> **Supplied material**
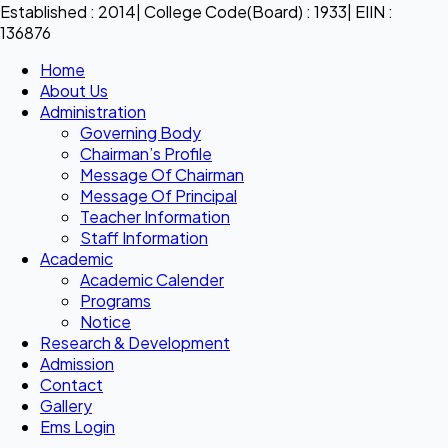
Established : 2014| College Code(Board) : 1933| EIIN :
136876
Home
About Us
Administration
Governing Body
Chairman’s Profile
Message Of Chairman
Message Of Principal
Teacher Information
Staff Information
Academic
Academic Calender
Programs
Notice
Research & Development
Admission
Contact
Gallery
Ems Login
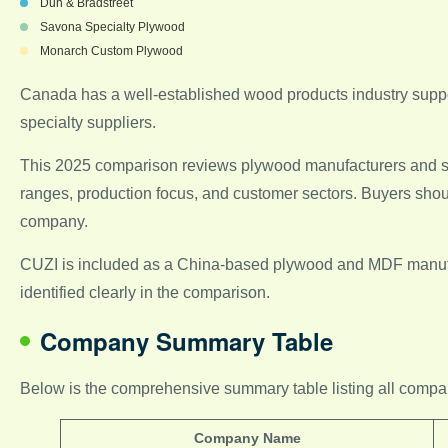
Dun & Bradstreet
Savona Specialty Plywood
Monarch Custom Plywood
Canada has a well-established wood products industry suppor
specialty suppliers.
This 2025 comparison reviews plywood manufacturers and supp
ranges, production focus, and customer sectors. Buyers should 
company.
CUZI is included as a China-based plywood and MDF manufact
identified clearly in the comparison.
Company Summary Table
Below is the comprehensive summary table listing all companies
Company Name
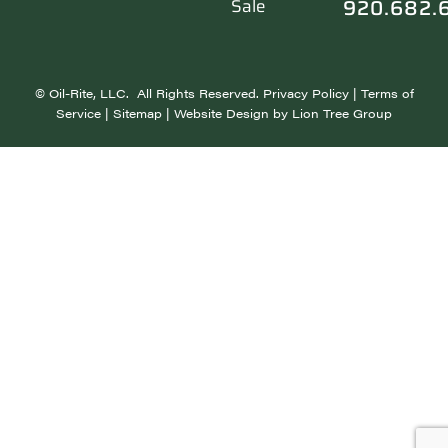
920.682.
Sale
©
Oil-Rite, LLC. All Rights Reserved.
Privacy Policy
|
Terms of
Service
|
Sitemap
| Website Design by
Lion Tree Group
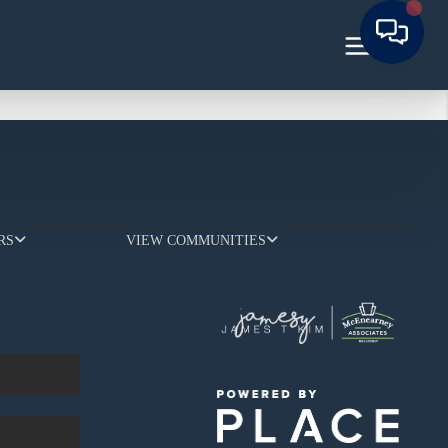
RS
VIEW COMMUNITIES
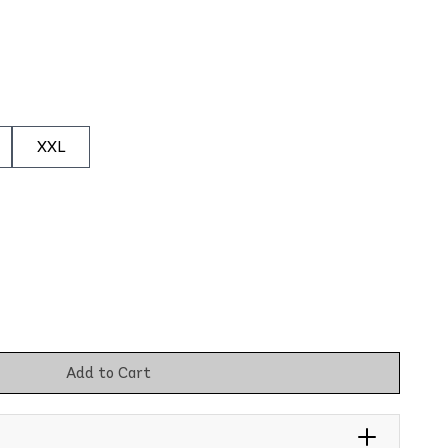
XXL
Add to Cart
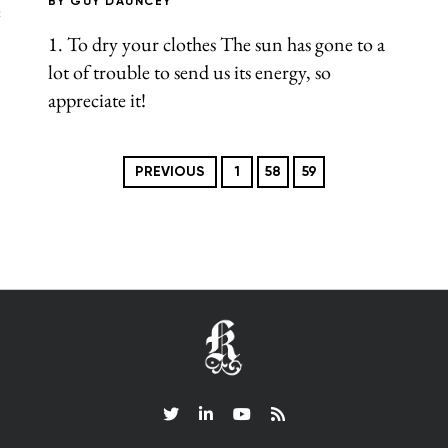
BY
GUY DAUNCEY
e
1. To dry your clothes The sun has gone to a
lot of trouble to send us its energy, so
appreciate it!
PREVIOUS
1
58
59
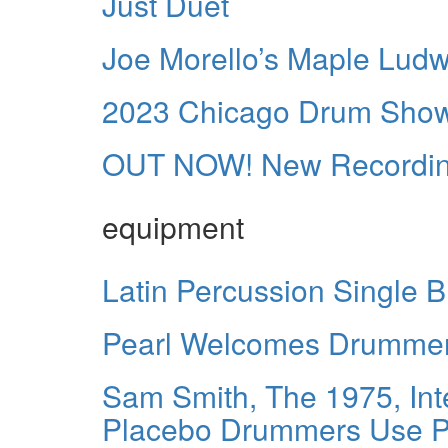
Just Duet
Joe Morello’s Maple Ludw
2023 Chicago Drum Show
OUT NOW! New Recordings
equipment
Latin Percussion Single B
Pearl Welcomes Drummer
Sam Smith, The 1975, Inte
Placebo Drummers Use Po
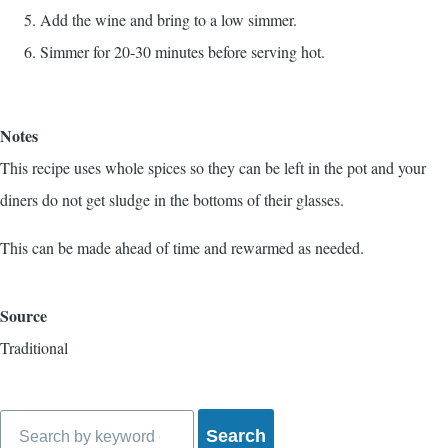
Add the wine and bring to a low simmer.
Simmer for 20-30 minutes before serving hot.
Notes
This recipe uses whole spices so they can be left in the pot and your
diners do not get sludge in the bottoms of their glasses.
This can be made ahead of time and rewarmed as needed.
Source
Traditional
Search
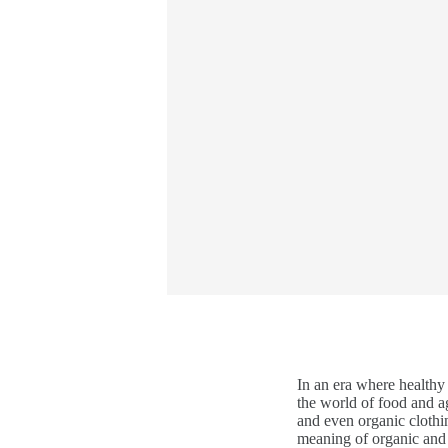
In an era where healthy
the world of food and ag
and even organic clothi
meaning of organic and e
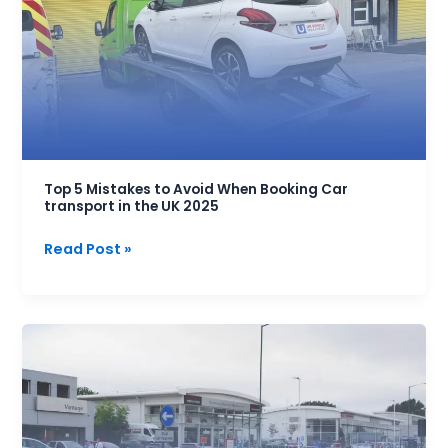
to
Avoid
When
Booking
Car
transport
in
the
Top 5 Mistakes to Avoid When Booking Car
transport in the UK 2025
UK
2025
Read Post »
UK
Vehicle
Trade
Account:
Register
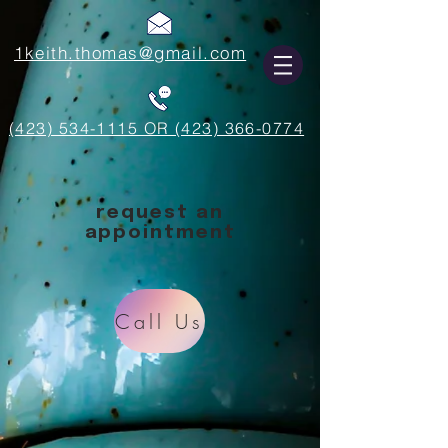
1keith.thomas@gmail.com
(423) 534-1115 OR (423) 366-0774
request an
appointment
Call Us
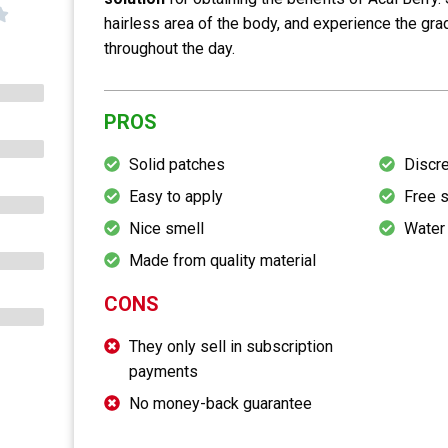
hairless area of the body, and experience the gra
throughout the day.
PROS
Solid patches
Discr
Easy to apply
Free 
Nice smell
Water
Made from quality material
CONS
They only sell in subscription
payments
No money-back guarantee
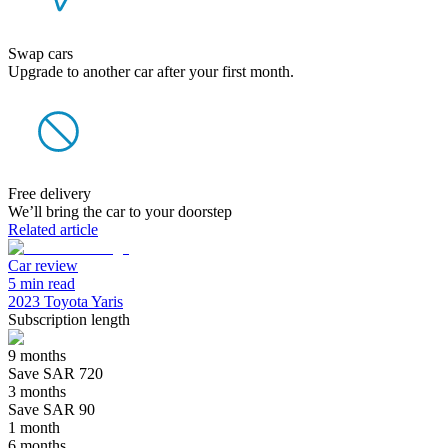
Swap cars
Upgrade to another car after your first month.
Free delivery
We’ll bring the car to your doorstep
Related article
Car review
5 min read
2023 Toyota Yaris
Subscription length
9 months
Save SAR 720
3 months
Save SAR 90
1 month
6 months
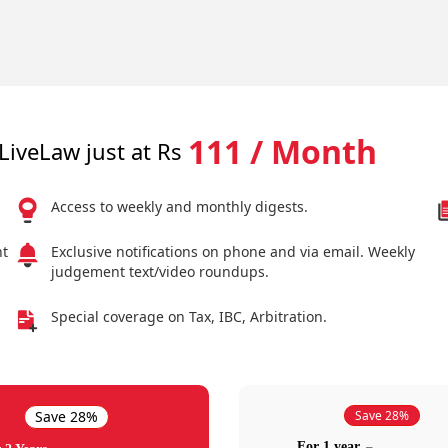
111 / Month
LiveLaw just at Rs
Access to weekly and monthly digests.
nt
Exclusive notifications on phone and via email. Weekly
judgement text/video roundups.
Special coverage on Tax, IBC, Arbitration.
Save 28%
Save 28%
For 1 year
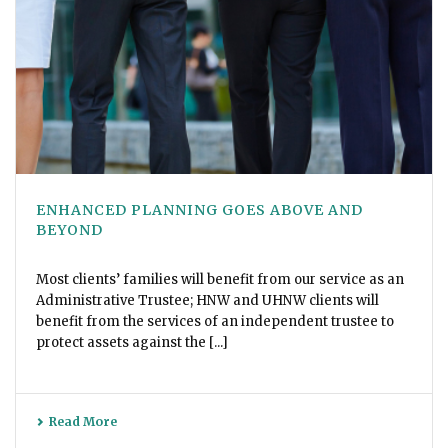
ENHANCED PLANNING GOES ABOVE AND
BEYOND
Most clients’ families will benefit from our service as an
Administrative Trustee; HNW and UHNW clients will
benefit from the services of an independent trustee to
protect assets against the [...]
Read More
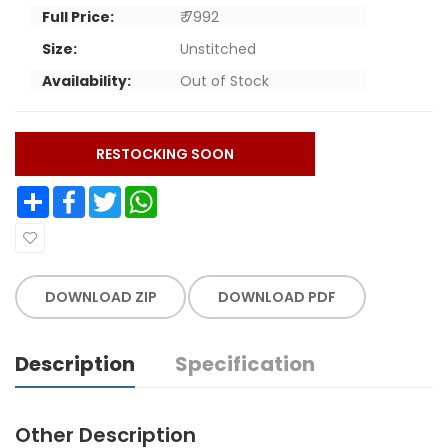
Full Price:
₹ 7992
Size:
Unstitched
Availability:
Out of Stock
RESTOCKING SOON
Share
Facebook
Twitter
WhatsApp
DOWNLOAD ZIP
DOWNLOAD PDF
Description
Specification
Other Description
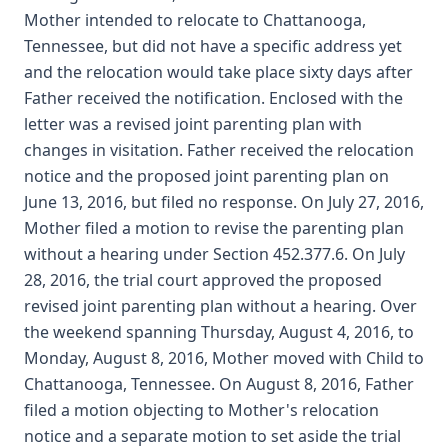
Mother intended to relocate to Chattanooga,
Tennessee, but did not have a specific address yet
and the relocation would take place sixty days after
Father received the notification. Enclosed with the
letter was a revised joint parenting plan with
changes in visitation. Father received the relocation
notice and the proposed joint parenting plan on
June 13, 2016, but filed no response. On July 27, 2016,
Mother filed a motion to revise the parenting plan
without a hearing under Section 452.377.6. On July
28, 2016, the trial court approved the proposed
revised joint parenting plan without a hearing. Over
the weekend spanning Thursday, August 4, 2016, to
Monday, August 8, 2016, Mother moved with Child to
Chattanooga, Tennessee. On August 8, 2016, Father
filed a motion objecting to Mother's relocation
notice and a separate motion to set aside the trial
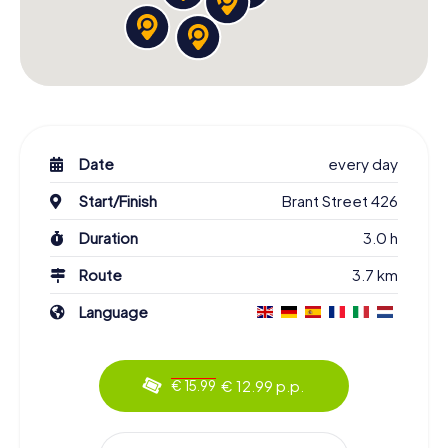
Date
every day
Start/Finish
Brant Street 426
Duration
3.0 h
Route
3.7 km
Language
€ 12.99 p.p.
€ 15.99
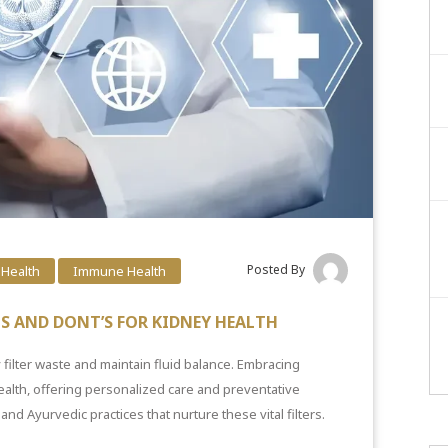
Posted By
 Health
Immune Health
OS AND DONT’S FOR KIDNEY HEALTH
 filter waste and maintain fluid balance. Embracing
alth, offering personalized care and preventative
and Ayurvedic practices that nurture these vital filters.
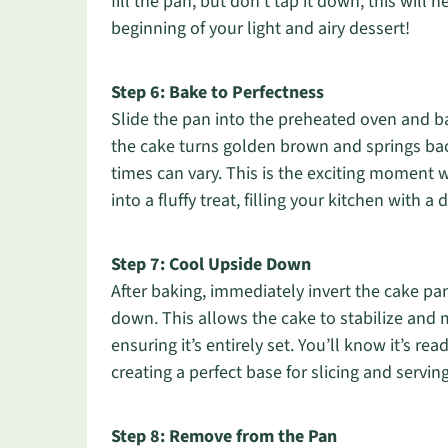
fill the pan, but don’t tap it down; this will 
beginning of your light and airy dessert!
Step 6: Bake to Perfectness
Slide the pan into the preheated oven and b
the cake turns golden brown and springs bac
times can vary. This is the exciting moment
into a fluffy treat, filling your kitchen with a
Step 7: Cool Upside Down
After baking, immediately invert the cake pa
down. This allows the cake to stabilize and m
ensuring it’s entirely set. You’ll know it’s rea
creating a perfect base for slicing and serving
Step 8: Remove from the Pan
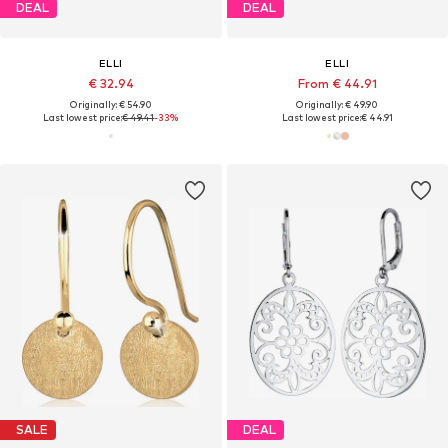
DEAL
DEAL
ELLI
ELLI
€ 32.94
From € 44.91
Originally: € 54.90
Originally: € 49.90
Last lowest price:
€ 49.41
-33%
Last lowest price:
€ 44.91
SALE
DEAL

> **Task item**
Apart from the pictures, every line above must be printed exactly.

> **Reply**
Established : 2014| College Code(Board) : 1933| EIIN :
136876
Home
About Us
Administration
Governing Body
Chairman’s Profile
Message Of Chairman
Message Of Principal
Teacher Information
Staff Information
Academic
Academic Calender
Programs
Notice
Research & Development
Admission
Contact
Gallery
Ems Login
Dun & Bradstreet
Savona Specialty Plywood
Monarch Custom Plywood
Canada has a well-established wood products industry suppor
specialty suppliers.
This 2025 comparison reviews plywood manufacturers and supp
ranges, production focus, and customer sectors. Buyers should 
company.
CUZI is included as a China-based plywood and MDF manufact
identified clearly in the comparison.
Company Summary Table
Below is the comprehensive summary table listing all companies
Company Name
920.682.
Sale
©
Oil-Rite, LLC. All Rights Reserved.
Privacy Policy
|
Terms of
Service
|
Sitemap
| Website Design by
Lion Tree Group
RS
VIEW COMMUNITIES
XXL
Add to Cart
BY
GUY DAUNCEY
e
1. To dry your clothes The sun has gone to a
lot of trouble to send us its energy, so
appreciate it!
PREVIOUS
1
58
59
Just Duet
Joe Morello’s Maple Ludw
2023 Chicago Drum Show
OUT NOW! New Recordings
equipment
Latin Percussion Single B
Pearl Welcomes Drummer
Sam Smith, The 1975, Inte
Placebo Drummers Use Po
Add the wine and bring to a low simmer.
Simmer for 20-30 minutes before serving hot.
Notes
This recipe uses whole spices so they can be left in the pot and your
diners do not get sludge in the bottoms of their glasses.
This can be made ahead of time and rewarmed as needed.
Source
Traditional
Search
In an era where healthy
the world of food and ag
and even organic clothi
meaning of organic and e
to
Avoid
When
Booking
Car
transport
in
the
Top 5 Mistakes to Avoid When Booking Car
transport in the UK 2025
UK
2025
Read Post »
UK
Vehicle
Trade
Account:
Register
1keith.thomas@gmail.com
(423) 534-1115 OR (423) 366-0774
request an
appointment
Call Us
hairless area of the body, and experience the gra
throughout the day.
PROS
Solid patches
Discr
Easy to apply
Free 
Nice smell
Water
Made from quality material
CONS
They only sell in subscription
payments
No money-back guarantee
Swap cars
Upgrade to another car after your first month.
Free delivery
We’ll bring the car to your doorstep
Related article
Car review
5 min read
2023 Toyota Yaris
Subscription length
9 months
Save SAR 720
3 months
Save SAR 90
1 month
6 months
111 / Month
LiveLaw just at Rs
Access to weekly and monthly digests.
nt
Exclusive notifications on phone and via email. Weekly
judgement text/video roundups.
Special coverage on Tax, IBC, Arbitration.
Save 28%
Save 28%
For 1 year
ENHANCED PLANNING GOES ABOVE AND
BEYOND
Most clients’ families will benefit from our service as an
Administrative Trustee; HNW and UHNW clients will
benefit from the services of an independent trustee to
protect assets against the [...]
Read More
Full Price:
₹ 7992
Size:
Unstitched
Availability:
Out of Stock
RESTOCKING SOON
Share
Facebook
Twitter
WhatsApp
DOWNLOAD ZIP
DOWNLOAD PDF
Description
Specification
Other Description
Mother intended to relocate to Chattanooga,
Tennessee, but did not have a specific address yet
and the relocation would take place sixty days after
Father received the notification. Enclosed with the
letter was a revised joint parenting plan with
changes in visitation. Father received the relocation
notice and the proposed joint parenting plan on
June 13, 2016, but filed no response. On July 27, 2016,
Mother filed a motion to revise the parenting plan
without a hearing under Section 452.377.6. On July
28, 2016, the trial court approved the proposed
revised joint parenting plan without a hearing. Over
the weekend spanning Thursday, August 4, 2016, to
Monday, August 8, 2016, Mother moved with Child to
Chattanooga, Tennessee. On August 8, 2016, Father
filed a motion objecting to Mother's relocation
notice and a separate motion to set aside the trial
Date
every day
Start/Finish
Brant Street 426
Duration
3.0 h
Route
3.7 km
Language
€ 12.99 p.p.
€ 15.99
Posted By
 Health
Immune Health
OS AND DONT’S FOR KIDNEY HEALTH
 filter waste and maintain fluid balance. Embracing
alth, offering personalized care and preventative
and Ayurvedic practices that nurture these vital filters.
fill the pan, but don’t tap it down; this will 
beginning of your light and airy dessert!
Step 6: Bake to Perfectness
Slide the pan into the preheated oven and b
the cake turns golden brown and springs bac
times can vary. This is the exciting moment
into a fluffy treat, filling your kitchen with a
Step 7: Cool Upside Down
After baking, immediately invert the cake pa
down. This allows the cake to stabilize and m
ensuring it’s entirely set. You’ll know it’s rea
creating a perfect base for slicing and serving
Step 8: Remove from the Pan
DEAL
DEAL
ELLI
ELLI
€ 32.94
From € 44.91
Originally: € 54.90
Originally: € 49.90
Last lowest price:
€ 49.41
-33%
Last lowest price:
€ 44.91
SALE
DEAL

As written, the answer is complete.